Photographing this scene was an incredible experience. I was spending the night camping with a few photography friends at the Pink Lakes National Park in Sunset Country 70 km west of Ouyen, along the Mallee Highway, in far North West Victoria, Australia. The Pink Lakes get their name from the deep red pigment carotene that is secreted from the alga on the lakes. The pinkish hue of the lakes is strongest in late summer, particularly when viewed early or late in the day or under a white cloudy sky.
The lakes rarely hold much water and during summer it's common for the water to evaporate, resulting in salt crusts forming a series of seemingly random lines over the surface of the lake. While these lines provide an interesting design element and a way into abstraction, care should be taken when walking onto the lakebed. A heavy footfall could penetrate the surface and see you sink knee deep in mud.
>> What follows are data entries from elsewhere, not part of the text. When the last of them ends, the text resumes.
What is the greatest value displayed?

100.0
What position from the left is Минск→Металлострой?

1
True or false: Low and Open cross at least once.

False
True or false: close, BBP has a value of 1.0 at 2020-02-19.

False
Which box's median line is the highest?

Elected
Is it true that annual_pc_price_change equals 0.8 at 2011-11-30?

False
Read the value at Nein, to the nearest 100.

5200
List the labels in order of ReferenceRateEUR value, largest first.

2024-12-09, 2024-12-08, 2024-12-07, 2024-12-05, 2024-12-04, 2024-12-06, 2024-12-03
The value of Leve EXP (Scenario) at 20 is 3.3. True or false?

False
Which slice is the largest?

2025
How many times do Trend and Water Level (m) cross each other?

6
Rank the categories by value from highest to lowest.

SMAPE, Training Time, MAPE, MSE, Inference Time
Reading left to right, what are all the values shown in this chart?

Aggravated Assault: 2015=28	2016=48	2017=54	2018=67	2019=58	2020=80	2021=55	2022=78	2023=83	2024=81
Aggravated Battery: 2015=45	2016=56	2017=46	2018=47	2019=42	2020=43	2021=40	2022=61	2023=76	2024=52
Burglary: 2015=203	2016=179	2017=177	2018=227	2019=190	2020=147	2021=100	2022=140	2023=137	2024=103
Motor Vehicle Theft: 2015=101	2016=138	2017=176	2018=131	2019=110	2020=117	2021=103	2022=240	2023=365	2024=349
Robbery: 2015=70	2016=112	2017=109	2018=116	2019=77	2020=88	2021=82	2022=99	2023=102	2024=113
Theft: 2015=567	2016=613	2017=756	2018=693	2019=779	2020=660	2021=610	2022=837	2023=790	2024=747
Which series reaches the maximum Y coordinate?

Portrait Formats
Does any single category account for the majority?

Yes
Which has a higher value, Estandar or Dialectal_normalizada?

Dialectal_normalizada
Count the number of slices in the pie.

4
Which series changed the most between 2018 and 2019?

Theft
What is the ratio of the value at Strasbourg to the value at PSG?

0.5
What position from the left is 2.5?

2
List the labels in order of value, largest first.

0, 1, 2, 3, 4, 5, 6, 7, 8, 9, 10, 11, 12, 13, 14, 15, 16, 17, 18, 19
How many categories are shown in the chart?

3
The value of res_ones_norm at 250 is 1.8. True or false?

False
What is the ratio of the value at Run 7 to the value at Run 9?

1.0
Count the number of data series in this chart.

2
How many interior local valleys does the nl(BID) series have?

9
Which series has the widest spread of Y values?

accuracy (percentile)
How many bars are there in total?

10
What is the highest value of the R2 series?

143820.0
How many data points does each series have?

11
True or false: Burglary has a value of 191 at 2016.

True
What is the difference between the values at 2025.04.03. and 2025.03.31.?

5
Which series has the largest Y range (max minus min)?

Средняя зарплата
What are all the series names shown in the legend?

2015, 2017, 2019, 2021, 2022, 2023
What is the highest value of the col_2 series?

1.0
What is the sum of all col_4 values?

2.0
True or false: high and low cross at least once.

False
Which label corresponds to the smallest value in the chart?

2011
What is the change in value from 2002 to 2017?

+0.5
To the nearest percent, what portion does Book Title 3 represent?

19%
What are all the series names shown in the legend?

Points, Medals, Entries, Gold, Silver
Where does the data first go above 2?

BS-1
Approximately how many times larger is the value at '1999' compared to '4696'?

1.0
It's also wise not to lay your camera directly on the ground, which is caked in salt, and to thoroughly clean the outside of your camera and tripod with a damp cloth immediately after each shoot. Salt is high corrosive and on your return home, to prevent your tripod seizing up at its joints, it's a good idea to work some marine grade lubricant over the tripod. The lakes provided industry to the area with salt being commercially harvested between 1916 and 1975. Abounding with wildlife the visitor may well see Western Grey Kangaroo, Emu, Echidna and a variety of bird life. Springtime sees the emergence of lovely wildflowers.
I made the above image with a Leica M6 camera and Leica 35mm f2 Summicron lens with Kodak Professional Ektachrome 100VS film. Image processing was done in Adobe Camera RAW and Adobe Photoshop CS3.